The second unveiling was of a new memorial dedicated to those killed in the final last action of the British Battalion in Spain. The plaque is situated in the old village of Corbera d’Ebre, which remains virtually in the condition it was at the end of the civil war. In amongst the ruins lies the village’s former church, now converted into a dramatic space for gatherings, exhibitions and commemorations. At the time of the ceremony held on 24 September 2013, the former church was hosting a strikingly poignant art installation comprised of suspended roof tiles, caught as if at the moment of an explosion. Behind the artwork, further within the building, lay the IBMT Antifascistas exhibition, shown for the first time in Spain. The exhibition will remain in the church until November 2013.
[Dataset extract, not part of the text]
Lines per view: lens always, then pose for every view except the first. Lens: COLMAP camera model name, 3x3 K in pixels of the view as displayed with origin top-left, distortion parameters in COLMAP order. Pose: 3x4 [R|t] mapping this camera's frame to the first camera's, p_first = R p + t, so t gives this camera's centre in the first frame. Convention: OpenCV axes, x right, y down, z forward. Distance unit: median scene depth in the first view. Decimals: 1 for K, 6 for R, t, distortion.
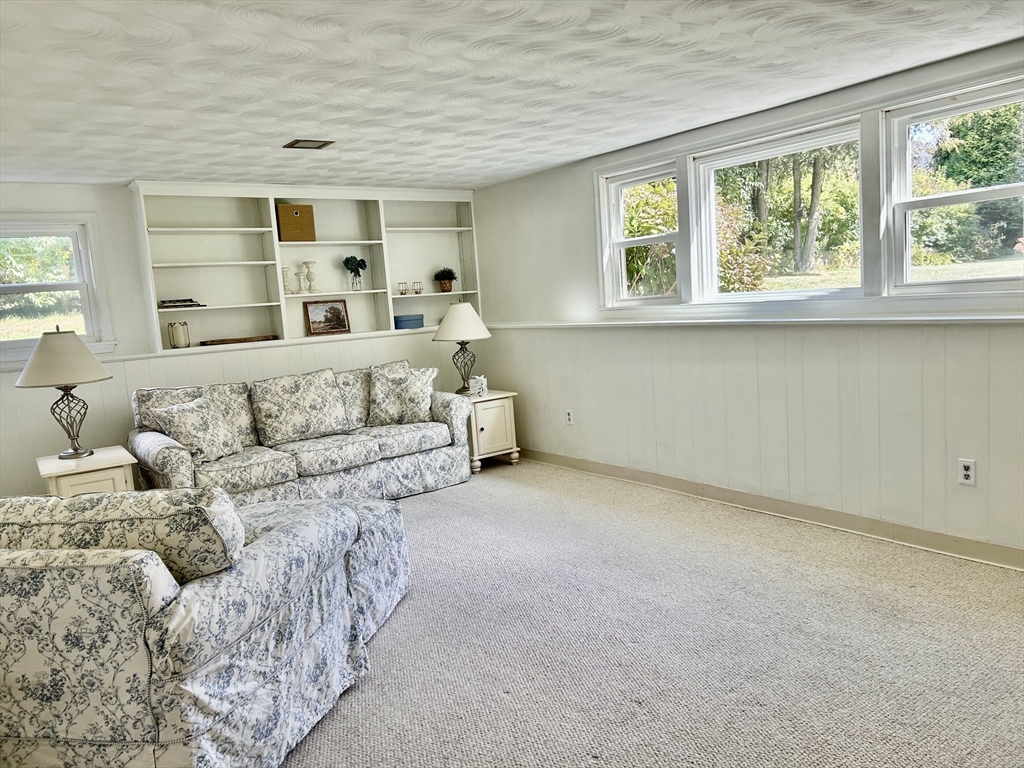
lens RADIAL K [[762.2, 0, 512.9], [0, 762.2, 385.7], [0, 0, 1]] dist [0.004159, 0.000516]
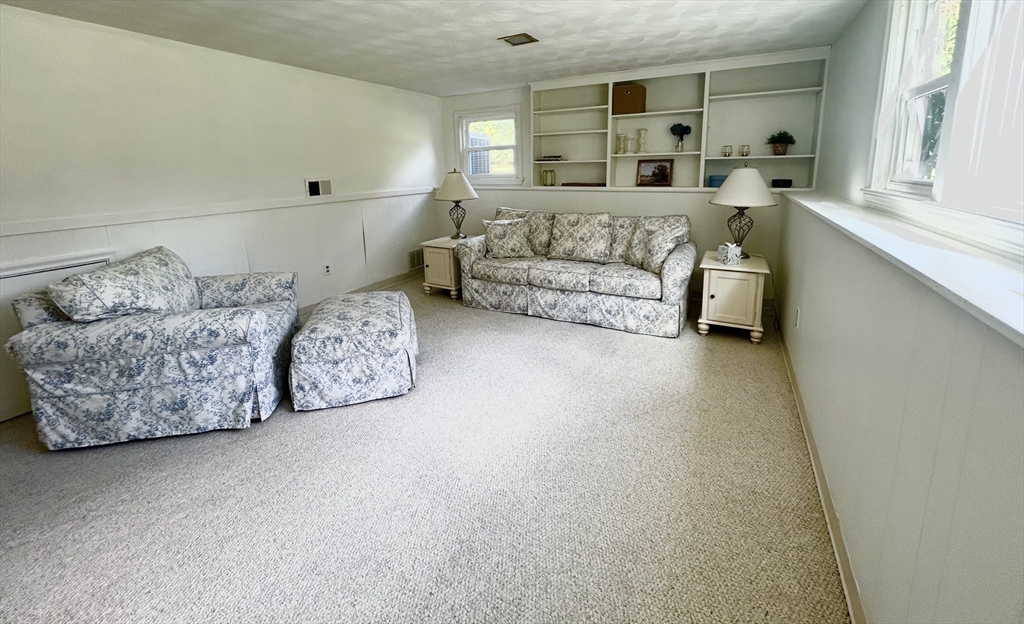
lens RADIAL K [[401.6, 0, 518.5], [0, 401.6, 234.7], [0, 0, 1]] dist [-0.001571, -0.000109]
pose [[0.433120, 0.204148, -0.877913, 0.312605], [-0.117894, 0.978476, 0.169369, -0.085806], [0.893593, 0.030143, 0.447865, 0.563147]]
After a ceremony held within the church came the final event of the day and, for many, of the trip itself, with the laying of flowers and wreath at the position of the battalion’s final stand, some 4 kilometres north of Corbera.
There are more photographs of the 2013 visit to the Ebro here. There is also a great slideshow of Jim Jump’s photographs of the event in Corbera on Andrew Wiard’s website. More information about the Corbera monument itself and the dedication ceremony can be found on the IBMT’s blog.
Unless otherwise stated, all photographs are © Richard Baxell 2013.
Comments
Thank you for the documentation of the memorial, Richard. My Father’s squad was all killed that day and somehow he escaped with his life. I appreciate the efforts of IBMT in organizing this and honoring their memory.